September 27 is World Tourism Day. While the day was founded to encourage sustainable travel, connecting people of different cultures and geographic locations, medical tourism is quite different.
In the following post, we will explore how medical tourism gained popularity, instances when it is used, and the public’s perception of it, which relates to associated risks and benefits.
What is Medical Tourism?
Medical tourism refers to the act of traveling abroad to receive medical attention. This type of travel is generally used for more extensive surgical procedures. Recently, this has changed with smaller procedures and medical appointments relying on this medical practice with increasing frequency.
Why do People Pursue This Type of Medicine?
Initially, this type of medicine was used by individuals in rural areas of the world to gain access to medical care not offered locally. With medicine becoming more accessible, this type of medical tourism is becoming less prevalent.
Medical tourism today is closely associated with financial gain. Individuals planning to undergo expensive medical procedures may find cheaper alternatives by traveling to other countries. In the U.S., patients undergoing surgery must pay a multitude of fees, which include physician fees, staff fees, and operating room fees. Additionally, patients have to pay for their medication, consultations, and pre- and post-operative care.
In other countries, medical care can be cheaper. Some argue that surgical procedures abroad can cost 25% less than they do within the U.S. For this reason, medical tourism is becoming increasingly popular among U.S. citizens. Individuals are traveling to counties like India, Brazil, and Mexico for the chance at a better-quality life with fewer medical bills.
What Makes It Controversial?
Using medical tourism to save on finances doesn’t get too much flack so, why does it have negative connotations? Negative thoughts and feelings attached to this type of medicine come from safety concerns, specifically connected with circumvention tourism.
Medical tourism aboard can be risky for patients. Unregulated procedures, equipment limitations, undertrained staff, and sanitation issues can arise. These items may be more present in services relating to plastic surgery where injections are not approved and can cause medical complications.
Ethics also come into play for individuals seeking out circumvention tourism services.
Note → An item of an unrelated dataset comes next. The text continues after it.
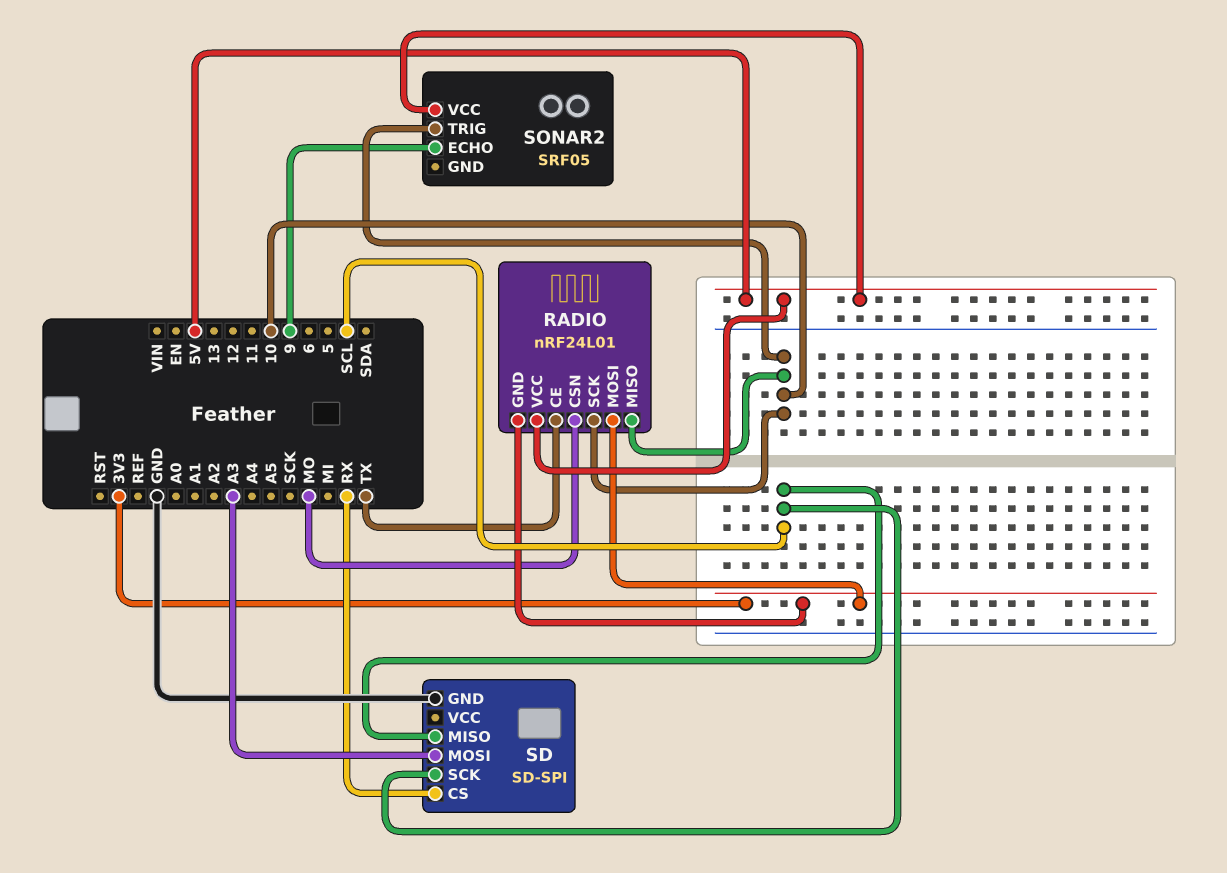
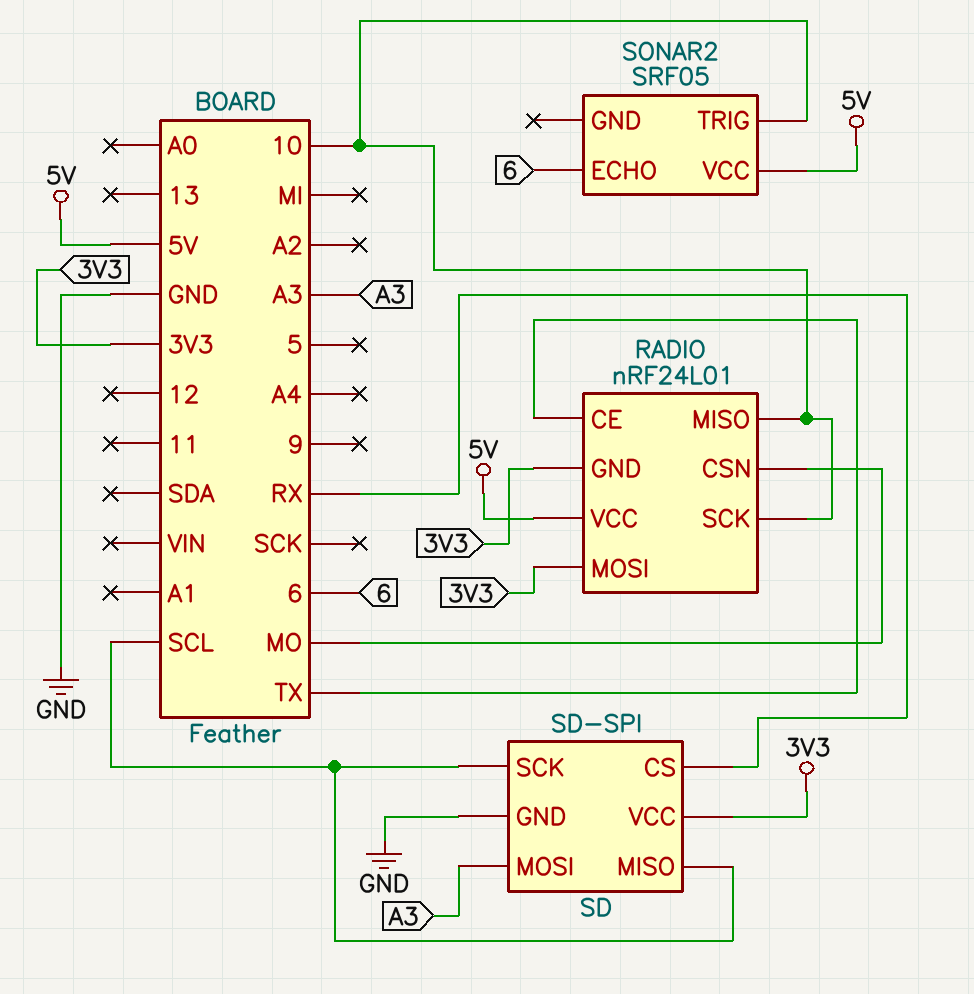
SD pin VCC: none -> 3V3
SONAR2 pin ECHO: 9 -> 6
Those who participate in this type of medical tourism travel outside their home country to receive abortions, receive unregulated fertility treatments, and even obtain physician-assisted suicide.
Despite concerns over the safety and morals of specific medical tourism procedures, some insurance companies within the U.S. now promote it. They want in on the savings, approaching the situation with the understanding that procedures abroad, if cheap enough, will require less coverage on their part.